* _Exercise_
Quote every one of the lines below word for word, leaving each number and character unchanged.

* _Data for this task_
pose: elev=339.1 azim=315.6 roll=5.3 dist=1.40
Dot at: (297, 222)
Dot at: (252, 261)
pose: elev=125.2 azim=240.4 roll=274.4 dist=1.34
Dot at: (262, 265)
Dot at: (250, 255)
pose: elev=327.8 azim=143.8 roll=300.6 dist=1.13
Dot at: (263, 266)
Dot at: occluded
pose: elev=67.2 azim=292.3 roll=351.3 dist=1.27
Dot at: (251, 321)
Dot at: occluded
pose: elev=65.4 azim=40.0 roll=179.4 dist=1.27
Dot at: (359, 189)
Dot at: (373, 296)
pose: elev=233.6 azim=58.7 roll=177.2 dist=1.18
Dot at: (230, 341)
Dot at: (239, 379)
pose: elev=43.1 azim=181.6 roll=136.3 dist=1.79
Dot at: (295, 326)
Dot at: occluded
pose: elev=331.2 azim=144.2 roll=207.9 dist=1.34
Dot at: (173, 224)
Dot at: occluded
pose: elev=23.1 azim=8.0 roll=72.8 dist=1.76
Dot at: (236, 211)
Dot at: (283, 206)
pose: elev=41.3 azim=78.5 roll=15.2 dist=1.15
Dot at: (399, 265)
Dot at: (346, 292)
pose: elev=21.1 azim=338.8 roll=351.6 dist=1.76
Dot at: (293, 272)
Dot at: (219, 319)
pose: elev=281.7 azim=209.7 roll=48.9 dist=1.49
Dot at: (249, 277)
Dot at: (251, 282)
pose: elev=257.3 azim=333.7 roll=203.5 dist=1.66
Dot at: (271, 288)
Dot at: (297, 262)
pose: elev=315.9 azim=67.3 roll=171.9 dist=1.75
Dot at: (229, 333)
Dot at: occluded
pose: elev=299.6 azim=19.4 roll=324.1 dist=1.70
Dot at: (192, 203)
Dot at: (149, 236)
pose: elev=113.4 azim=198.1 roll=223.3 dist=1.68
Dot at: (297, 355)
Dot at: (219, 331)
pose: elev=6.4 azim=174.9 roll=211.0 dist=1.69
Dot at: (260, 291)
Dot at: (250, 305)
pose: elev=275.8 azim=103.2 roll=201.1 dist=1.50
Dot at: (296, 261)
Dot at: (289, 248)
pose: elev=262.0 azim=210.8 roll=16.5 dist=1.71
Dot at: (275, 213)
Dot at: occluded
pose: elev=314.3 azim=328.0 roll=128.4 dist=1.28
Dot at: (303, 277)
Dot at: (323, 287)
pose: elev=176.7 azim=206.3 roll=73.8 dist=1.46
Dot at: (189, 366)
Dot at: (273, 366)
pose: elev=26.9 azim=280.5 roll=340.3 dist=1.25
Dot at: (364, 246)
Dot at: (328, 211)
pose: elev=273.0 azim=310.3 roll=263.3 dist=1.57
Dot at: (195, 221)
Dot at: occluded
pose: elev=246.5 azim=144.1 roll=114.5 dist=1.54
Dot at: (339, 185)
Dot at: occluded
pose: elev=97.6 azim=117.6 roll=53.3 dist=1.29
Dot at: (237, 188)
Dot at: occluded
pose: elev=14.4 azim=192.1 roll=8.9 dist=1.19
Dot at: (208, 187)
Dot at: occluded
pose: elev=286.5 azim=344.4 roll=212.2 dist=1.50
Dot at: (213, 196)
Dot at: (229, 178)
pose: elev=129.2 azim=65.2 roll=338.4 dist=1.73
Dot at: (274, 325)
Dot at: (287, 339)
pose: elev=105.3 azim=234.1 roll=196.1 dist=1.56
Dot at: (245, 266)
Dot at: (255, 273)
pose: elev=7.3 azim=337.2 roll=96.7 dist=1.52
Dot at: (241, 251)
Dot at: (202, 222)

* _Answer for this exercise_
pose: elev=339.1 azim=315.6 roll=5.3 dist=1.40
Dot at: (297, 222)
Dot at: (252, 261)
pose: elev=125.2 azim=240.4 roll=274.4 dist=1.34
Dot at: (262, 265)
Dot at: (250, 255)
pose: elev=327.8 azim=143.8 roll=300.6 dist=1.13
Dot at: (263, 266)
Dot at: occluded
pose: elev=67.2 azim=292.3 roll=351.3 dist=1.27
Dot at: (251, 321)
Dot at: occluded
pose: elev=65.4 azim=40.0 roll=179.4 dist=1.27
Dot at: (359, 189)
Dot at: (373, 296)
pose: elev=233.6 azim=58.7 roll=177.2 dist=1.18
Dot at: (230, 341)
Dot at: (239, 379)
pose: elev=43.1 azim=181.6 roll=136.3 dist=1.79
Dot at: (295, 326)
Dot at: occluded
pose: elev=331.2 azim=144.2 roll=207.9 dist=1.34
Dot at: (173, 224)
Dot at: occluded
pose: elev=23.1 azim=8.0 roll=72.8 dist=1.76
Dot at: (236, 211)
Dot at: (283, 206)
pose: elev=41.3 azim=78.5 roll=15.2 dist=1.15
Dot at: (399, 265)
Dot at: (346, 292)
pose: elev=21.1 azim=338.8 roll=351.6 dist=1.76
Dot at: (293, 272)
Dot at: (219, 319)
pose: elev=281.7 azim=209.7 roll=48.9 dist=1.49
Dot at: (249, 277)
Dot at: (251, 282)
pose: elev=257.3 azim=333.7 roll=203.5 dist=1.66
Dot at: (271, 288)
Dot at: (297, 262)
pose: elev=315.9 azim=67.3 roll=171.9 dist=1.75
Dot at: (229, 333)
Dot at: occluded
pose: elev=299.6 azim=19.4 roll=324.1 dist=1.70
Dot at: (192, 203)
Dot at: (149, 236)
pose: elev=113.4 azim=198.1 roll=223.3 dist=1.68
Dot at: (297, 355)
Dot at: (219, 331)
pose: elev=6.4 azim=174.9 roll=211.0 dist=1.69
Dot at: (260, 291)
Dot at: (250, 305)
pose: elev=275.8 azim=103.2 roll=201.1 dist=1.50
Dot at: (296, 261)
Dot at: (289, 248)
pose: elev=262.0 azim=210.8 roll=16.5 dist=1.71
Dot at: (275, 213)
Dot at: occluded
pose: elev=314.3 azim=328.0 roll=128.4 dist=1.28
Dot at: (303, 277)
Dot at: (323, 287)
pose: elev=176.7 azim=206.3 roll=73.8 dist=1.46
Dot at: (189, 366)
Dot at: (273, 366)
pose: elev=26.9 azim=280.5 roll=340.3 dist=1.25
Dot at: (364, 246)
Dot at: (328, 211)
pose: elev=273.0 azim=310.3 roll=263.3 dist=1.57
Dot at: (195, 221)
Dot at: occluded
pose: elev=246.5 azim=144.1 roll=114.5 dist=1.54
Dot at: (339, 185)
Dot at: occluded
pose: elev=97.6 azim=117.6 roll=53.3 dist=1.29
Dot at: (237, 188)
Dot at: occluded
pose: elev=14.4 azim=192.1 roll=8.9 dist=1.19
Dot at: (208, 187)
Dot at: occluded
pose: elev=286.5 azim=344.4 roll=212.2 dist=1.50
Dot at: (213, 196)
Dot at: (229, 178)
pose: elev=129.2 azim=65.2 roll=338.4 dist=1.73
Dot at: (274, 325)
Dot at: (287, 339)
pose: elev=105.3 azim=234.1 roll=196.1 dist=1.56
Dot at: (245, 266)
Dot at: (255, 273)
pose: elev=7.3 azim=337.2 roll=96.7 dist=1.52
Dot at: (241, 251)
Dot at: (202, 222)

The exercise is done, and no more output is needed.